O filme, ostensivamente, trata de um conflito, mas não apenas dele. Há vários temas paralelos a serem ressaltados. Um deles é o apego a este patrimônio maior de cada ser humano: o seu passado, a base e o fundamento de sua personalidade. Na sequência inicial desenrolada numa festa de aniversário este tema já aparece. No cenário há um móvel do qual a câmera, durante o desenrolar do filme, várias vezes voltará a se aproximar. Os discos que fazem parte da decoração do apartamento, nas partes seguintes, reforçam tal ideia e contribuem para a construção da personagem. É, na verdade, um exemplo da teoria do diretor Vincente Minnelli, exposta numa célebre entrevista aos Cahiers du Cinéma, numa época em que aquela revista era uma espécie de farol para grande parte da crítica, na qual o cenário é definido como a história de um ser humano, na medida em que coloca em cena seu passado e tudo o que havia por ele sido construído. Em tal tarefa o diretor alcança a perfeição, pois a luta da protagonista é basicamente uma tentativa de manter vivo o passado, enquanto ao seu redor o vazio vai se instalando, acompanhado de agressões e de um processo que tem o objetivo de exterminar aos poucos sua resistência, algo sintetizado no expressivo trecho da visita ao cemitério.

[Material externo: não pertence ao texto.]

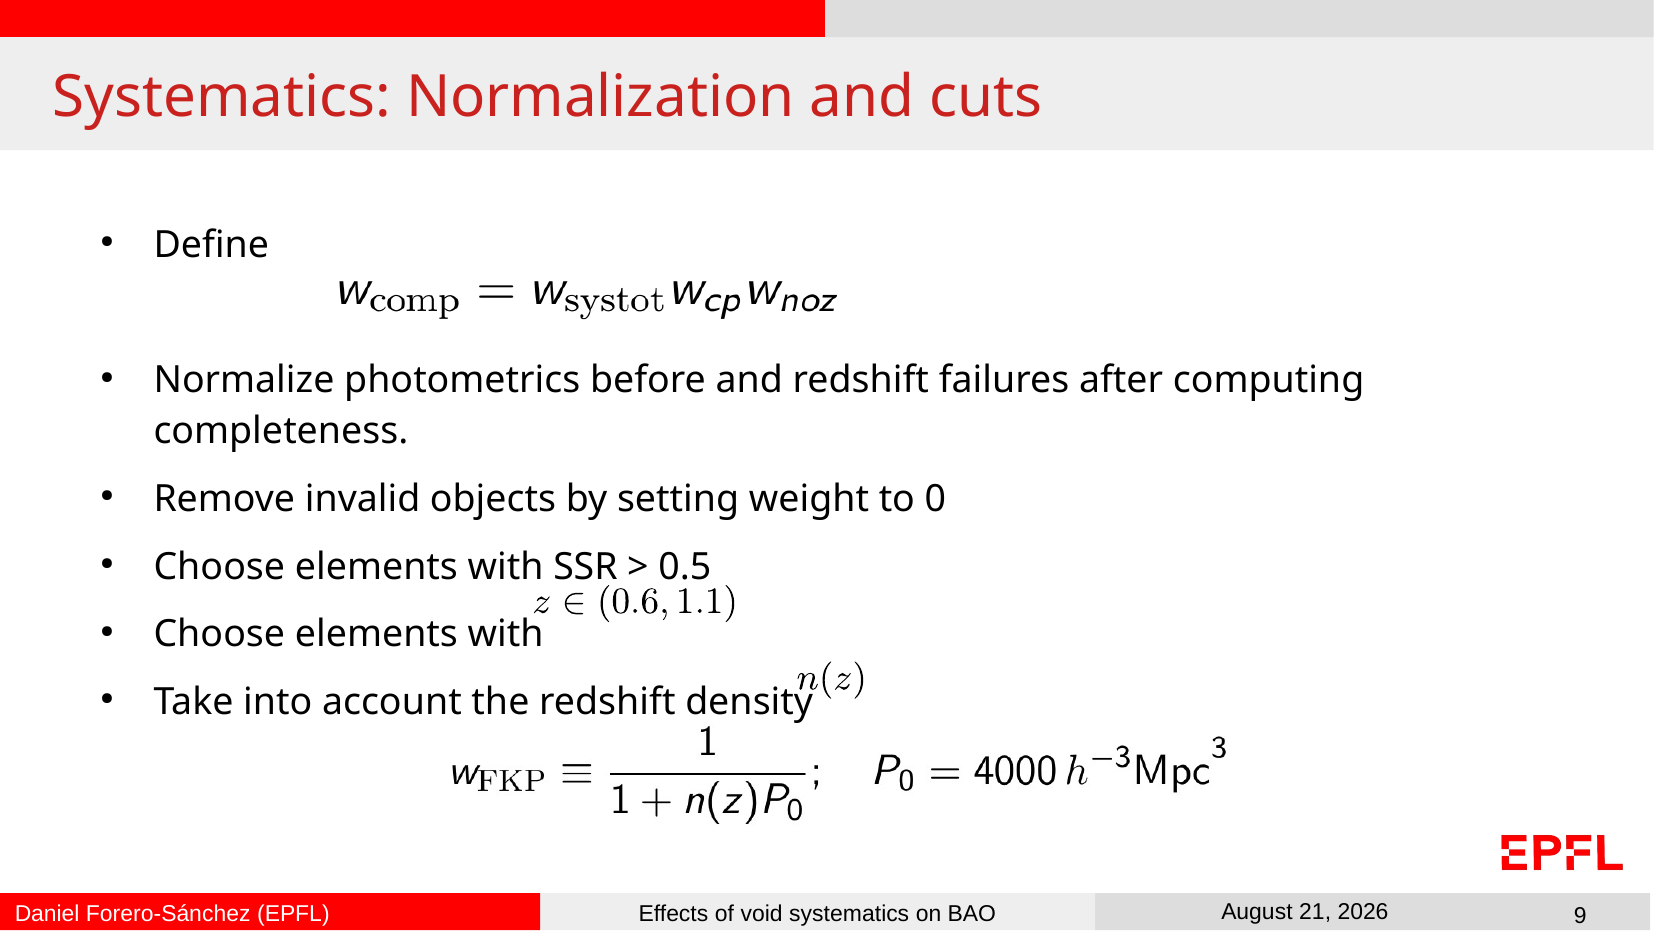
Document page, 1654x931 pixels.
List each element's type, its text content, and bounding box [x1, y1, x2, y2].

picture [1487, 820, 1638, 885]
list Define Normalize photometrics before and redshift failures after computing completeness. Remove invalid objects by setting weight to 0 Choose elements with SSR > 0.5 Choose elements with Take into account the redshift density [82, 217, 1571, 871]
title Systematics: Normalization and cuts [52, 37, 1066, 151]
picture [532, 585, 735, 623]
picture [795, 660, 865, 701]
picture [330, 267, 841, 331]
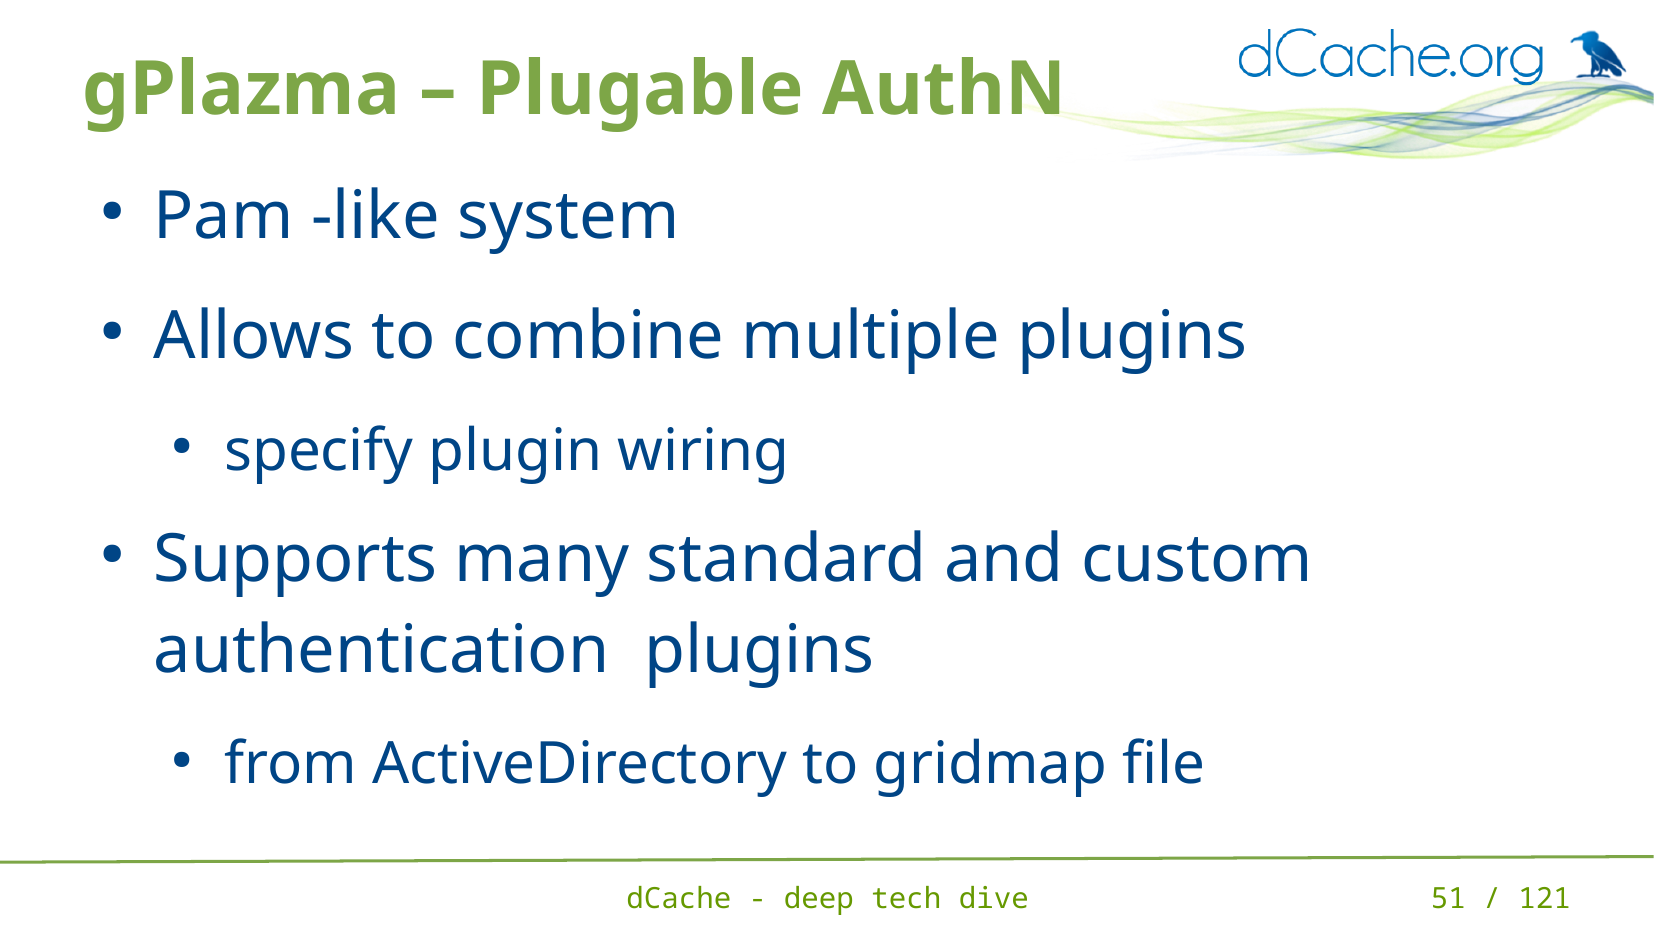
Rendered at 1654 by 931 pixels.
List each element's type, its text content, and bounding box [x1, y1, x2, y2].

title gPlazma – Plugable AuthN [82, 40, 1605, 131]
picture [956, 16, 1654, 169]
list Pam -like system Allows to combine multiple plugins specify plugin wiring Supports many standard and custom authentication plugins from ActiveDirectory to gridmap file [82, 167, 1571, 839]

Há também um cartaz que homenageia Stanley Kubrick, mas seria melhor que o filme escolhido fosse outro, talvez Glória feita de sangue, com aquele final emocionante, um dos maiores do chamado cinema de crítica social. Há também que ressaltar que o combate travado por Clara não é apenas contra uma empresa que não hesita em utilizar métodos escusos para impor seus interesses. Dentro da própria família ela enfrenta críticas por seu comportamento, que aliás possibilita a mais bela cena do filme, aquela em que, após uma discussão, como num musical, a protagonista canta uma canção de Lupicínio Rodrigues e que se conclui com uma homenagem a Villa-Lobos. Este último, por sinal, já aparecia no filme anterior do cineasta, e agora ressurge com duas das Canções de cordialidade, escritas sobre versos de Manuel Bandeira. Um filme como este não deveria ser prejudicado por um certo maniqueísmo e pelo tom agressivo da cena final. Filmes como Ladrões de bicicletas, Rocco e seus irmãos, Aquele que deve morrer e Memórias do cárcere não se deixaram levar pelas simplificações, para citar apenas estes entre um grupo muito grande de obras realizadas por cineastas que, inconformados diante de uma realidade, recusaram o discurso simplista no momento de expor crimes, injustiças e a deterioração de certas engrenagens. Procuraram, ao contrário, afastar-se do panfleto, a fórmula mais simplista a ser usada numa crítica.